When we look at historical reality however, it is just impossible that AJ would have their founder effect bottleneck so late. Historical records document them often already in the Frankish period and they were definitely a vibrant expanding community by the time of the founding of Prague and Krakov c. 900 CE. A historical reasonable estimate for the AJ founder effect should be instead c. 700 CE, when they begin to appear in historical records, or maybe even a bit earlier, because of the lack of documentation in the Dark Ages.

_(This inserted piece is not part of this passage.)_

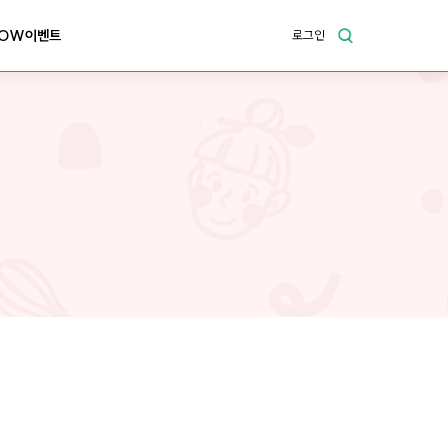
OW이벤트
로그인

That is not at all a mere 20-23 generations ago but almost double (counting generation time = 30 years, if gen-time would be 27 years, for example, the difference between estimates and reality would be even greater). Assuming a very reasonable AJ founder effect at 700 CE, then:
  • For gen-time = 30 years → 43 generations till now → 43/23 = 1.9 times for realistic correction
  • For gen-time = 27 years → 48 generations → 48/23 = 2.1 times for realistic correction
  • For gen-time = 25 years → 52 generations → 52/23 = 2.3 times for realistc correction
While it has become nowadays standard issue to assimilate generation time to 30 years, this is not any absolute measure because the actually observed generation time (i.e. the age difference between parental and child generations on average) varies in real life depending on cultural factors (such as marriage age), gender (female generation time is almost invariably shorter than male), life expectancy (mothers dead at birth at young age, for example, don't have any more children), etc. So it is in the fine detail a somewhat blurry issue, with some significant variability among cultures and surely also through time.

Another issue is if this "short term" estimate correction is stable along time or does in fact vary somewhat. I can't say.

Whatever the case, the approximate x2 correction proposed above, seems to stand in general terms.